We were poor. We lived in a mobile home. It was surrounded by forest and swamp land. The closest town was four miles east. It was a sleepy, southern community filled with churches. Churches were like tribes. Everyone knew everyone else in town, and which church they belonged. Our town had a school, a post office, a gas station, and a small grocer. The wealthiest people in our town lived in two-story houses and had cement driveways. These luxuries symbolized prominence in our neck of the woods. My mother forced me and my sisters to wake up and get ready on Sunday mornings, to go to our Baptist Church. My father would not join us. As a young child, I used to pray that my father would go away. Year after year, my prayers went unanswered. Eventually, I began to suspect the entire church was a sham.
The violence continued mercilessly. At times, it was directed toward me. Most times, it was directed toward my mother. By the age of 11, it began to escalate. My mother had asked our church’s reverend if she could have a key to the church. In a town of a few hundred people, there were very few options for a battered wife. I remember a Saturday night sitting on the floor of our church’s bathroom, helping her apply bandages from the first-aid kit that we found in the medicine cabinet. By dawn, we had to return home. We couldn’t let the church’s other parishioners know what had happened.

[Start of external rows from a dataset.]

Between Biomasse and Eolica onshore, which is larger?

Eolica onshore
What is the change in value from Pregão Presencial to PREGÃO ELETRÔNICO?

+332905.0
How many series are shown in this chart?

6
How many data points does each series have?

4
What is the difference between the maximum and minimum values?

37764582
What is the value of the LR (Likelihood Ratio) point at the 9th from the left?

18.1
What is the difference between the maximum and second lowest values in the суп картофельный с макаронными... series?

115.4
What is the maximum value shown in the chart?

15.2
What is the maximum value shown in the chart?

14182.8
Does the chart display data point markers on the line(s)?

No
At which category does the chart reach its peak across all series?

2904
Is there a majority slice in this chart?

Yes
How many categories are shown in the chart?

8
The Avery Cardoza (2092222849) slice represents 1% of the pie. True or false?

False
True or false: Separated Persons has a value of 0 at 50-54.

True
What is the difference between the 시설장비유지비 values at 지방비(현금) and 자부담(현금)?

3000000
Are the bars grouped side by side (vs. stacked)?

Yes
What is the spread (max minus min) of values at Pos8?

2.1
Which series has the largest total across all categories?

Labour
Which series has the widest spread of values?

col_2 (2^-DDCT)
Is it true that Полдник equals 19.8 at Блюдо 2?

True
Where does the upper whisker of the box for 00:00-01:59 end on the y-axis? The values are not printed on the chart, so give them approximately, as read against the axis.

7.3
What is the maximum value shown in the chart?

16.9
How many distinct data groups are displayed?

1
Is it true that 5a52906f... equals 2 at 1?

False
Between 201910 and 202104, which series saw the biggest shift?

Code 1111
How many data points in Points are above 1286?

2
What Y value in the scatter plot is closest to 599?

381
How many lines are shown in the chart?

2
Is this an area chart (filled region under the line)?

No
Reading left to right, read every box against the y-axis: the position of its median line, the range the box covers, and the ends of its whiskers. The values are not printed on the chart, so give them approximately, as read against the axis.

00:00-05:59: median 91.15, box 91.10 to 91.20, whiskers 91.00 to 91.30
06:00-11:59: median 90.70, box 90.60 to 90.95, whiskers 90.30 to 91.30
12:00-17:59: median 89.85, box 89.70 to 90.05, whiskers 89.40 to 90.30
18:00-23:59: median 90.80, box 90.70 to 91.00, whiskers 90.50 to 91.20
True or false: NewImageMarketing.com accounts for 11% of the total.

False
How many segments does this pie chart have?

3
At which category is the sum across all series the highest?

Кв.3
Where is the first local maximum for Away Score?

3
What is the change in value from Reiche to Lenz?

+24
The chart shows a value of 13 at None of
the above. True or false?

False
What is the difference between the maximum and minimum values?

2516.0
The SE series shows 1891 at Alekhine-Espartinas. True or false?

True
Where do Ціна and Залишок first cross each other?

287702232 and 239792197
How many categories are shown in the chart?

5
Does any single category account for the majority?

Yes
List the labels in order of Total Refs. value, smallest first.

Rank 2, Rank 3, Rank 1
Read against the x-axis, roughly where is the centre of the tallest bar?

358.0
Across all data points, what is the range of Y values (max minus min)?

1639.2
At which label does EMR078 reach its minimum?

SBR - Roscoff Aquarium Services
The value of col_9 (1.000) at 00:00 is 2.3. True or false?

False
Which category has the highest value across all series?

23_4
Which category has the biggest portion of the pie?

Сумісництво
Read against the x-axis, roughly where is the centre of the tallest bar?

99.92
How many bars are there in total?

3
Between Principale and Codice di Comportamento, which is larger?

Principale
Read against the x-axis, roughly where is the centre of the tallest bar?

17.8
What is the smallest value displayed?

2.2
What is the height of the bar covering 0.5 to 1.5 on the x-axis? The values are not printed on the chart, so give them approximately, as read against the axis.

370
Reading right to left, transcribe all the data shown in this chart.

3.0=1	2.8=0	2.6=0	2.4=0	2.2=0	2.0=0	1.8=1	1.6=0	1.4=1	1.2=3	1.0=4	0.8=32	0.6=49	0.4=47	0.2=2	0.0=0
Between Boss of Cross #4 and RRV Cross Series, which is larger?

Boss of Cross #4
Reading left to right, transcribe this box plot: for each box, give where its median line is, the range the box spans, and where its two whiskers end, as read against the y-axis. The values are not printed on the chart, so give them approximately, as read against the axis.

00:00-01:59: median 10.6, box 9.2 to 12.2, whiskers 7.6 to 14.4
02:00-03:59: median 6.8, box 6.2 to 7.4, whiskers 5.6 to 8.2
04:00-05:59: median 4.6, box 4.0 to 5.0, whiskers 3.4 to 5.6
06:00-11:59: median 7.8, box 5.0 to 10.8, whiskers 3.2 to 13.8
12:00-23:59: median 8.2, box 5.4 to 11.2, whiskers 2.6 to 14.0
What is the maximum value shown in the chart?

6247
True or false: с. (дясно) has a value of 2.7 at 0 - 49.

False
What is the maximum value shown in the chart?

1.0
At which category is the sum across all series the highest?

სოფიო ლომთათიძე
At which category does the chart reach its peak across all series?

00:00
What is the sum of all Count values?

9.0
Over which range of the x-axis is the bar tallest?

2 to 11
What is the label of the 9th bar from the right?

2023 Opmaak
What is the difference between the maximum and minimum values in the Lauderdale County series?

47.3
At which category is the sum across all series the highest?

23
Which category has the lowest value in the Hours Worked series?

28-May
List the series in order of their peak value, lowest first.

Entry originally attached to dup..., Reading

On a summer evening in 1987, the violence peaked. I was in my bedroom, and heard voices beginning to escalate. My mother had become hardened to the violence, and her composure made the situation more volatile. I sat frozen in my bedroom listening to every word. As tensions escalated, my father screamed to my mother that he was going to “blow her fucking head off.” “I hate you, and I hate that fucking son”, he proclaimed. He had never voiced that he hated me before, but I had known it to be fact for many years. It stung, but the feeling was mutual. I cautiously opened my bedroom window and climbed outside. My initial thought was that I would just run away. Slowly I crept around to the back yard, where I could witness the assault through the windows. It was there that I found my father pointing a gun to my mother’s head. As he berated her, she pleaded “Please, just let us go.” Every second passed in slow motion. I felt my heart racing in my chest. I wondered how I could ever survive if he pulled that trigger. It was difficult to breathe. My entire universe was collapsing around me. And in this anguish-filled moment, the gun begins to lower. I remember hoping that he would kill himself. My mother slowly made her way to the back door. She was surprised to find me outside waiting for her. We ran to the car, and drove off to out hiding place at the church. We spent the entire night looking for approaching headlights through the stained glass windows. Fortunately, they never came.